Accepts Healthy Volunteers?

Details

Lead Sponsor:

Arnold, George, M.D.

Treatments:

Domperidone

Criteria

Inclusion Criteria:

- Male or female

- Age 18 or older

- Symptoms or manifestations secondary to GERD (e.g., persistent esophagitis, heartburn,
upper airway signs or symptoms or respiratory symptoms), gastrointestinal motility
disorders such as nausea, vomiting, severe dyspepsia or severe chronic constipation
that are refractory to standard therapy.

- Subjects must have a comprehensive evaluation to eliminate other causes of their
symptoms.

- Subject has signed informed consent for the administration of domperidone. The
informed consent informs the subject of potential adverse events including:

- increased prolactin levels

- extrapyramidal side effects

- breast changes

- cardiac arrhythmias including QT prolongation

- there is a potential for increased risk of adverse events with the drugs listed
in the addendum

Exclusion Criteria:

- History of or current cardiac disease, including ischemic or valvular heart disease,
other structural heart defects, cardiomyopathy or congestive heart failure.

- History of or current arrhythmias including ventricular tachycardia, ventricular
fibrillation and Torsade des Pointes.
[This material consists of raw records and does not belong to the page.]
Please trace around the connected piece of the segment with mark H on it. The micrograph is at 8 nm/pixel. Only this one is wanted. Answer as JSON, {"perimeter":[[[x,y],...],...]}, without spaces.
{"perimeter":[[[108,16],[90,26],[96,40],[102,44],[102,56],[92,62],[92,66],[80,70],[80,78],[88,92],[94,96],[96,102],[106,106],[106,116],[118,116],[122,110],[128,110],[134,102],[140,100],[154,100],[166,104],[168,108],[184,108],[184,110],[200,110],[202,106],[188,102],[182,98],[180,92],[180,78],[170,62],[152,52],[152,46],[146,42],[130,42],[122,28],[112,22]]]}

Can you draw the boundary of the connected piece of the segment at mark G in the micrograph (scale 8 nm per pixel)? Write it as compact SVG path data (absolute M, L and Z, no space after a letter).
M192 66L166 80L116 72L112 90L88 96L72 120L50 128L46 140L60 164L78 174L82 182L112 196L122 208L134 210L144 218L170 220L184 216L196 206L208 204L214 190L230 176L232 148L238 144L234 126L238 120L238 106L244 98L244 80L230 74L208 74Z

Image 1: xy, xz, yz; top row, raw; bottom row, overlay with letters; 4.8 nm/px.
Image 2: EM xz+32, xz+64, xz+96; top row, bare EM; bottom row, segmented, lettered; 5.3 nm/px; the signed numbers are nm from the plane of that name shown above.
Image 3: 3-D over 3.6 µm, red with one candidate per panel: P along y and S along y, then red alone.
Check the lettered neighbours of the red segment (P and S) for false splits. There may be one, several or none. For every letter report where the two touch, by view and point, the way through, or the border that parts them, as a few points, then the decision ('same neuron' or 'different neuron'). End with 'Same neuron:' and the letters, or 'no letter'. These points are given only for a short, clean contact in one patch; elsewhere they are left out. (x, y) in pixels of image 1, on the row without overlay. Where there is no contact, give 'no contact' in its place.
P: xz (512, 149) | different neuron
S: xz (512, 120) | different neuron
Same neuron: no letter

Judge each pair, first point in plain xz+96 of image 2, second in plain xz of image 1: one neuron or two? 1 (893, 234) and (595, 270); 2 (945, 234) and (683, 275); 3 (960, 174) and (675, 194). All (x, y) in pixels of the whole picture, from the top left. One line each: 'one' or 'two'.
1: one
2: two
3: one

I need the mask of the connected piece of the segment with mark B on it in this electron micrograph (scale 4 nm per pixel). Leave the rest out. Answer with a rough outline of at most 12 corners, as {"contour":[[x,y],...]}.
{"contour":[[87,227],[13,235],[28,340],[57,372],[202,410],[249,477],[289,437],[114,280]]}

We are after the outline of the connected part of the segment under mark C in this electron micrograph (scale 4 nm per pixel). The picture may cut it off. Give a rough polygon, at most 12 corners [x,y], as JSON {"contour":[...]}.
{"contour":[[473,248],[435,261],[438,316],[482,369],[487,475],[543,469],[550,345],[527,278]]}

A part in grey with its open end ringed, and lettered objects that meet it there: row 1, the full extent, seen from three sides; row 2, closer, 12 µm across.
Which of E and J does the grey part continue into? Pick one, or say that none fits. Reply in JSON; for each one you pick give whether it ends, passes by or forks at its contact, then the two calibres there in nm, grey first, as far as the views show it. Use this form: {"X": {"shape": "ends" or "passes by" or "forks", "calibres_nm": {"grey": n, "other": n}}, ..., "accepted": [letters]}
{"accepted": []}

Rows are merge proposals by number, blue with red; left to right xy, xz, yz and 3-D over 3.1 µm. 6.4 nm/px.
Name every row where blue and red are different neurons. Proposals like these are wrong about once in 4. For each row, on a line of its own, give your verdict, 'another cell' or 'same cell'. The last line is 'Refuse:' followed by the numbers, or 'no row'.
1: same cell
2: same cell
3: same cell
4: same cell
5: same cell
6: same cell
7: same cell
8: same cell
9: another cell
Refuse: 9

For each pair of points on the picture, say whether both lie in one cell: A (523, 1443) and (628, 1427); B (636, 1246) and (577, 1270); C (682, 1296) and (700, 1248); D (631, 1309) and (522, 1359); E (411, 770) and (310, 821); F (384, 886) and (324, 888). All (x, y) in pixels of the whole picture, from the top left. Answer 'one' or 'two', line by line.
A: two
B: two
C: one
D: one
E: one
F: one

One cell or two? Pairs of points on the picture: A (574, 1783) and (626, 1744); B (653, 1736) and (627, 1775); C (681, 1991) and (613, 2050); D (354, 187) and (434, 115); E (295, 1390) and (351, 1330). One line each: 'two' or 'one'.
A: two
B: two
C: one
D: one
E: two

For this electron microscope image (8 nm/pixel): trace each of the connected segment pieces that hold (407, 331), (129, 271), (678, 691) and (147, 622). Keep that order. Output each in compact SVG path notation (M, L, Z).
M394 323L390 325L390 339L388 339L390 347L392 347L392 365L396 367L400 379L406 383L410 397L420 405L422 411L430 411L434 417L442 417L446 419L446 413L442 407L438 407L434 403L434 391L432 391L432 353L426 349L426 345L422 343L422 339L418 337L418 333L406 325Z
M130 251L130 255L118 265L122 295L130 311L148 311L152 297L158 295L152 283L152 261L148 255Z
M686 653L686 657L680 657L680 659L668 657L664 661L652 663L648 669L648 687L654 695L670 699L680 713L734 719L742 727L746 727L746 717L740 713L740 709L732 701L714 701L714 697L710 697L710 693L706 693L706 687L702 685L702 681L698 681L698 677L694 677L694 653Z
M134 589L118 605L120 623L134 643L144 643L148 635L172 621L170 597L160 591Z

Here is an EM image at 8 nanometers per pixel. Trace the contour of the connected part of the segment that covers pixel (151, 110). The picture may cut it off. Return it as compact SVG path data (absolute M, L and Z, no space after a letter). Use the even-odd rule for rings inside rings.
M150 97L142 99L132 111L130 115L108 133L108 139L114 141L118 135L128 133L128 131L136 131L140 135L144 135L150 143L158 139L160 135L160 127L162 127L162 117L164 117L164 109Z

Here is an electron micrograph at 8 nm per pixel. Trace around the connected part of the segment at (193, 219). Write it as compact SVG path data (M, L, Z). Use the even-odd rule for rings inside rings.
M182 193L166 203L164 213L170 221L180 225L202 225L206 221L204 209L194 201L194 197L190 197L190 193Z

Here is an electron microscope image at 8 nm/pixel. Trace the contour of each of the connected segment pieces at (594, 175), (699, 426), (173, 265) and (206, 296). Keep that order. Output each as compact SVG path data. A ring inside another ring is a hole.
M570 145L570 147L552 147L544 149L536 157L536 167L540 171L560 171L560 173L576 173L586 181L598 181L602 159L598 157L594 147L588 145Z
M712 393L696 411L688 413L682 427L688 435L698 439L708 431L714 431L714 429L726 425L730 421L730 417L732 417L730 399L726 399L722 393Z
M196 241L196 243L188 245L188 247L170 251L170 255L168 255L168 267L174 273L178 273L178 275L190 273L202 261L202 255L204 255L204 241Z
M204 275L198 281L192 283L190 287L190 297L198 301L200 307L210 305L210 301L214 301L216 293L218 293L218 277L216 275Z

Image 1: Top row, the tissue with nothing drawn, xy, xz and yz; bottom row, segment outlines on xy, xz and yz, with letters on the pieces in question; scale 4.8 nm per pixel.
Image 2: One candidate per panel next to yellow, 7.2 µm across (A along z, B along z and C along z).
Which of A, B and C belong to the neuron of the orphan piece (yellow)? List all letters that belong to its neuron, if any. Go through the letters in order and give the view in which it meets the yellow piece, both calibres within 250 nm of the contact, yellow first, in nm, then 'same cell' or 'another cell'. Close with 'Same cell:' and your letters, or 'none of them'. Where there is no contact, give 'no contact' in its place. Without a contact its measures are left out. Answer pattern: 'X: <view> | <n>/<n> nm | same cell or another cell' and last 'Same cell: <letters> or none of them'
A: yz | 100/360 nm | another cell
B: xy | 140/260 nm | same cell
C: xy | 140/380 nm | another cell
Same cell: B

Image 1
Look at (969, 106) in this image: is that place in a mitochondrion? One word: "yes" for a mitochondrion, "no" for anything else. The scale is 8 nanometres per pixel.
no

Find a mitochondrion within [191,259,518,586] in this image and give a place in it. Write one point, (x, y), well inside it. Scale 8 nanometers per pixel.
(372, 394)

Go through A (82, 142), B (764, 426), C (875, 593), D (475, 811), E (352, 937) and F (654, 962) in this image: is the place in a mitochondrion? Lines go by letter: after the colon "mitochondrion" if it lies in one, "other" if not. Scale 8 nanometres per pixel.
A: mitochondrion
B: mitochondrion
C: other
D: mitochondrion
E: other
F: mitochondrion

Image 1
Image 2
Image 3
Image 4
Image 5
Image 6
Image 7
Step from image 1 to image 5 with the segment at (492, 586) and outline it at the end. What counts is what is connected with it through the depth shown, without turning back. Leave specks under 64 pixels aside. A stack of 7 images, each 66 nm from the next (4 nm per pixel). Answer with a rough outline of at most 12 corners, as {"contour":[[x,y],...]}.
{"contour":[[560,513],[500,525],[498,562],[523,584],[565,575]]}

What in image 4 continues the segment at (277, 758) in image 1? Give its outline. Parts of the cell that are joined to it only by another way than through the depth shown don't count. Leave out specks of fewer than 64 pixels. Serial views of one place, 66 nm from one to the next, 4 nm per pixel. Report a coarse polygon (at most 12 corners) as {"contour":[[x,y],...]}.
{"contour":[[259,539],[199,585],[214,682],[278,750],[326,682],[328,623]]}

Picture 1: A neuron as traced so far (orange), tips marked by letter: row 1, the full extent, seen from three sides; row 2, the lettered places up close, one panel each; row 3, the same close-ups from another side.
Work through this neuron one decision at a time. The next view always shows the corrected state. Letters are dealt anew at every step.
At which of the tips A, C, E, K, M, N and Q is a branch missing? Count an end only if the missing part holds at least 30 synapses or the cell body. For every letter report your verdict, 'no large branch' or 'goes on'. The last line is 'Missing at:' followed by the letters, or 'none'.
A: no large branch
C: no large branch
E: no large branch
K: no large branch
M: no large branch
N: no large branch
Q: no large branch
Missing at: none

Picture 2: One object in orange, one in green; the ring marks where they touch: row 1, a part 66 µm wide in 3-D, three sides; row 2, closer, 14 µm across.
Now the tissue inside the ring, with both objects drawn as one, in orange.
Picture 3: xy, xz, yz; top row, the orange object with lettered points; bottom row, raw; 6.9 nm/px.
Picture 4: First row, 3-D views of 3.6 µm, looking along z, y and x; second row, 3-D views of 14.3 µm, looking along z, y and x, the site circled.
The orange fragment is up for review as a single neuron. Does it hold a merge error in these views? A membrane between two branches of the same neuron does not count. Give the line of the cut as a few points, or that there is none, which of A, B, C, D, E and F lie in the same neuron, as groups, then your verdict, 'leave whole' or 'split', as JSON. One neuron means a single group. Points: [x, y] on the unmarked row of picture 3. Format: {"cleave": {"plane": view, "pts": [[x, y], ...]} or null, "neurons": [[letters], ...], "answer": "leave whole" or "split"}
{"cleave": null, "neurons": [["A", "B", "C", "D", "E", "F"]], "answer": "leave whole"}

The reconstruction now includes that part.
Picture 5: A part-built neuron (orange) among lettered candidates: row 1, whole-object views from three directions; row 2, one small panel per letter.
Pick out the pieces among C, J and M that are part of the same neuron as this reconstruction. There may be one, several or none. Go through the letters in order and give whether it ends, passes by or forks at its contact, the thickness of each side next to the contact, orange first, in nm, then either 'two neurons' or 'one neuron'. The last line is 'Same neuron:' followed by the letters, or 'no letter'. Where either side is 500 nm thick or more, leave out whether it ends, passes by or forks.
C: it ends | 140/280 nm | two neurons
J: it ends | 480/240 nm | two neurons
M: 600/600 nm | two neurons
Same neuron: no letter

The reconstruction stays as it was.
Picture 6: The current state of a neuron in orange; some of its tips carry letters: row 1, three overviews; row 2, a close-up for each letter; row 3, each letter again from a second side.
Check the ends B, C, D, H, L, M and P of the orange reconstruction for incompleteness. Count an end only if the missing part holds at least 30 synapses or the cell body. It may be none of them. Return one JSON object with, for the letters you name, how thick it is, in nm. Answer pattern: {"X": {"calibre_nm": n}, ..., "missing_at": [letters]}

Subjects with minor forms of ectopy (PACs) are
not necessarily excluded.

- Clinically significant bradycardia, sinus node dysfunction, or heart block. Prolonged
QT syndrome (QTc greater than 450 milliseconds for males, greater 470 milliseconds for
females) or family history prolonged QT syndrome.

- Presence of a prolactinoma (prolactin-releasing pituitary tumor).

- Conditions that result in electrolyte disorders, such as severe dehydration, vomiting,
malnutrition, eating disorders, renal diseases, or the use of potassium-wasting
diuretics or insulin in acute settings. (Note that the presence of vomiting, that may
accompany gastroparesis or pseudo- obstruction does not by itself exclude the subject
- only if accompanied by electrolyte disturbance must the subject be excluded.)

- Pregnant or breast feeding female.

- Known allergy to domperidone or any components of the domperidone formulation.

- Significantly significant electrolyte disorders.

- Gastrointestinal hemorrhage or obstruction.